Schnaufend erhob er sich von seinem Sessel und stapfte in Richtung Treppe. Die anderen schauten ihm nach, ohne sich zu bewegen. Am Treppenabsatz, der sich direkt an das offene Wohnzimmer anschloss, drehte er sich um. „Na, was ist denn. Seid Ihr festgewachsen? Los geht’s!“ Er machte eine auffordernde Handbewegung. Da standen auch die anderen auf. Der Knonk hopste mit einem lauten Platsch vom Sofa auf den Holzboden. Sie stiegen die beiden Treppen, die unter jedem Schritt laut knarrten, hinauf bis ganz unters Dach. Der Großvater öffnete die Tür zur Dachkammer.

‚Hier bin ich ja noch nie gewesen’, dachte Lara. Es war ziemlich dunkel.

„Ach, Mist“, schimpfte der Großvater leise. „Wir brauchen eine Taschenlampe. Hier oben haben wir ja nie elektrisches Licht einbauen lassen.“ Er drehte sich um, und lief die Treppe wieder schnellen Schrittes herunter. Unten hörte man noch zwei weitere „Mist!“. Dann kam er wieder herauf. Diesmal etwas lauter schnaufend. In der Hand hatte er eine dicke Kerze.

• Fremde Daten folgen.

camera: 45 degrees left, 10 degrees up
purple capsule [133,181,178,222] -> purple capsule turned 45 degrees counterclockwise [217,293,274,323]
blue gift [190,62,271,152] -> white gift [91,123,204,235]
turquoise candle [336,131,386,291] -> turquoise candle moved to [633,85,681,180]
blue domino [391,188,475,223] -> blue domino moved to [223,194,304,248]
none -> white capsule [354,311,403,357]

„Ich hab vergessen, Batterien zu kaufen. Die Taschenlampe geht deshalb auch nicht“, grummelte er entschuldigend vor sich hin. Er drängelte sich an den drei anderen vorbei und ging voran in den dunklen Speicherraum.

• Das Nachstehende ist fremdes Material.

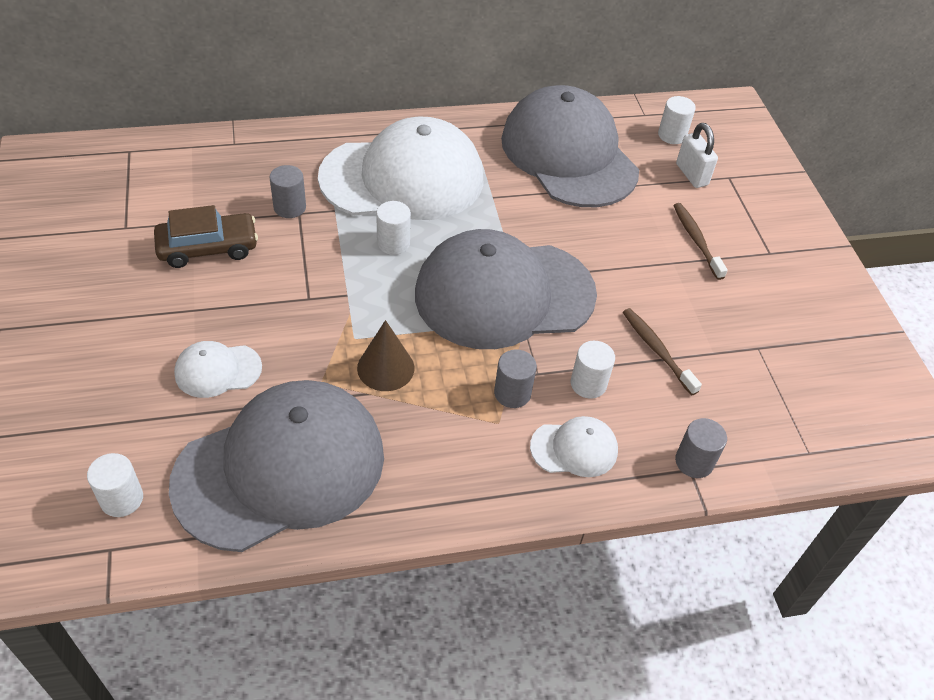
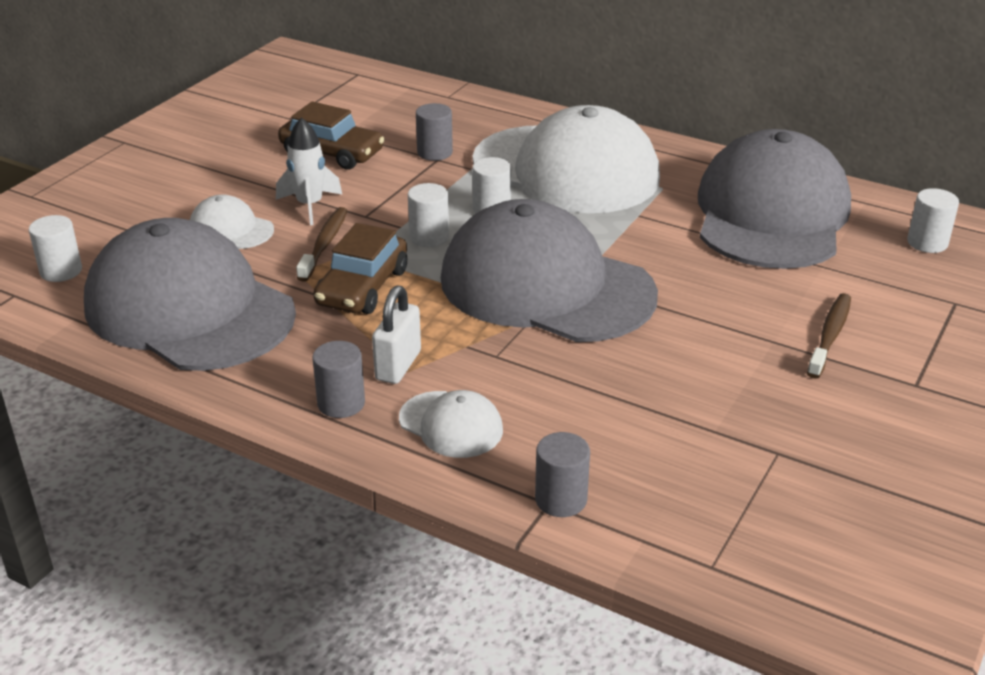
camera: 45 degrees right, 15 degrees down
grey cap [169,380,384,552] -> grey cap turned 150 degrees counterclockwise [84,218,296,371]
brown cone [357,320,414,391] -> brown car [313,223,407,314]
grey cylinder [494,350,537,408] -> grey cylinder moved to [312,341,365,418]
white cylinder [571,341,615,399] -> white cylinder moved to [408,183,449,247]
brown toothbrush [623,308,702,395] -> brown toothbrush moved to [296,207,348,282]
white padlock [676,123,718,188] -> white padlock moved to [372,285,421,384]
none -> white rocket [276,117,342,225]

Es roch muffig, nach Staub und Spinnweben. Das Kerzenlicht gab den Blick frei auf ein ziemliches Durcheinander. In der hinteren rechten Ecke befand sich eine große Kommode. Darauf stand ein Spiegel, der schon blind geworden war. Daneben lehnte ein zerlegtes Bettgestell an der Wand. Links stand ein großer schwarzer Schrank. Wahrscheinlich ein alter Wohnzimmerschrank. Auf der der Tür gegenüberliegenden Seite entdeckte Lara eine große Staffelei. Auf ihr stand irgendein Gemälde. Man konnte es aber nicht erkennen, es war von einem gelblichen Tuch vollständig bedeckt. Der Großvater steuerte auf die Staffelei zu.